Achieving High-Level Software Component Summarization via Hierarchical Chain-of-Thought Prompting and Static Code Analysis

Comprehension of software systems is key to their successful maintenance and evolution. This comprehension comes at different levels of abstraction: At the low level, one must focus on comprehending functions; while at the high level, one must abstract and comprehend the system's requirements. Diverse Automated Source Code Summarization (ASCS) techniques have been proposed to comprehend systems at the lower level. However, techniques for abstracting higher-level explanations fall short. Research on related fields, such as software architecture recovery, has tried to address system comprehension at the higher level by attempting to detect abstractions of design decisions from source code. Nevertheless, this is an on-going effort and many steps in the process are still unsolved. In this paper, we lever-age the emergent abilities of Large Language Models (LLMs) together with the achievements in the ASCS and static code analysis fields to design an approach that produces component-level summaries of software systems. Particularly, we address the unreliability of LLMs in performing reasoning by applying a chain-of-thought prompting strategy, which allows us to emulate inductive reasoning.
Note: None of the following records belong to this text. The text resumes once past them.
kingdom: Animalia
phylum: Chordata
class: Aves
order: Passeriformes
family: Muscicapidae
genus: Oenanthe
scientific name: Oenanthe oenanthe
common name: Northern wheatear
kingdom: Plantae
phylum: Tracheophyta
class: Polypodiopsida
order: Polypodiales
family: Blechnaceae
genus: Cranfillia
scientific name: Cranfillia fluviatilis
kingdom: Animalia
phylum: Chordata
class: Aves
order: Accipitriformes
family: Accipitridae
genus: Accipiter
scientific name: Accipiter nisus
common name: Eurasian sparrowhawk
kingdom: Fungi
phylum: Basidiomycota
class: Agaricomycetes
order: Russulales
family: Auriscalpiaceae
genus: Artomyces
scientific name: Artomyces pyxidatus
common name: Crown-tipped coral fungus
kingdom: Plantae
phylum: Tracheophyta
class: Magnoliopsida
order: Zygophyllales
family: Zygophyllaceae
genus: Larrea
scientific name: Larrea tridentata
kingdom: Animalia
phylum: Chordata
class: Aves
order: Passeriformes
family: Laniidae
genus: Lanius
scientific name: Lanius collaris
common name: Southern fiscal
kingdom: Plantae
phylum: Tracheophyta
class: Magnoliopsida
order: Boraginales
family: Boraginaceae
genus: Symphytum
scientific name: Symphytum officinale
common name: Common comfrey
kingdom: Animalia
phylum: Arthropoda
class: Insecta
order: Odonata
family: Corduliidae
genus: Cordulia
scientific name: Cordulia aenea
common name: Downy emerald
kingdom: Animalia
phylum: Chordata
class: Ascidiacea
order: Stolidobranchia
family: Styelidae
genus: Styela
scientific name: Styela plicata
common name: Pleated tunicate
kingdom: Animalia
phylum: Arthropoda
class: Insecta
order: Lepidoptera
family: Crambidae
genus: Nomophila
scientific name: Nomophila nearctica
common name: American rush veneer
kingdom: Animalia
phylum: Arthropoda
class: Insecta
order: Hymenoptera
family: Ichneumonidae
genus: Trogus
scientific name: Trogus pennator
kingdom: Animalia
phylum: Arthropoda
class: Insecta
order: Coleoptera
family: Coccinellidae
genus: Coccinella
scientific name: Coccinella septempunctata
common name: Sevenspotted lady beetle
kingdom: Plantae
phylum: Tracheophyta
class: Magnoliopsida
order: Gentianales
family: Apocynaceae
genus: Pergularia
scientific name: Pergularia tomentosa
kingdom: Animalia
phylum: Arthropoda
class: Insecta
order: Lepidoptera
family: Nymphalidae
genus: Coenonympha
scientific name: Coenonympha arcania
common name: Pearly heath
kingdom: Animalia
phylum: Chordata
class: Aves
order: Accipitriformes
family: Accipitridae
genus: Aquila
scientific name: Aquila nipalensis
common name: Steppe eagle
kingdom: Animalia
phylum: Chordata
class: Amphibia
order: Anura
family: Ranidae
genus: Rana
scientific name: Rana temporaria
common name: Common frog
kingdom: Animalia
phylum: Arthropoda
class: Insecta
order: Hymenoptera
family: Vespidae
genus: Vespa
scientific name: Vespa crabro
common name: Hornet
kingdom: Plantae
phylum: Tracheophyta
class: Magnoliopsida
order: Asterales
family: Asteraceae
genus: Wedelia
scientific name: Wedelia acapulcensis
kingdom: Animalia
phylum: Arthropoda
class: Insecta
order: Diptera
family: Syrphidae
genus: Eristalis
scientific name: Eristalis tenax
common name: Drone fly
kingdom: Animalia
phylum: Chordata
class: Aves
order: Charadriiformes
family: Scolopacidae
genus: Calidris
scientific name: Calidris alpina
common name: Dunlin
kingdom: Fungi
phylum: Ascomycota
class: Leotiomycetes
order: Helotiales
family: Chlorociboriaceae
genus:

We follow a bottom-up approach, where we start by comprehending lower-level software abstractions (e.g., functions), and then we compose these findings-in a cascading style-to comprehend higher-level ones (e.g., classes, components). We demonstrate the feasibility of our approach by applying it to the open-source Java project JHotDraw version 5.1. We believe our approach offers a stepping stone in developing robust automated software summarization approaches that can be applied generally across domains and types of software system.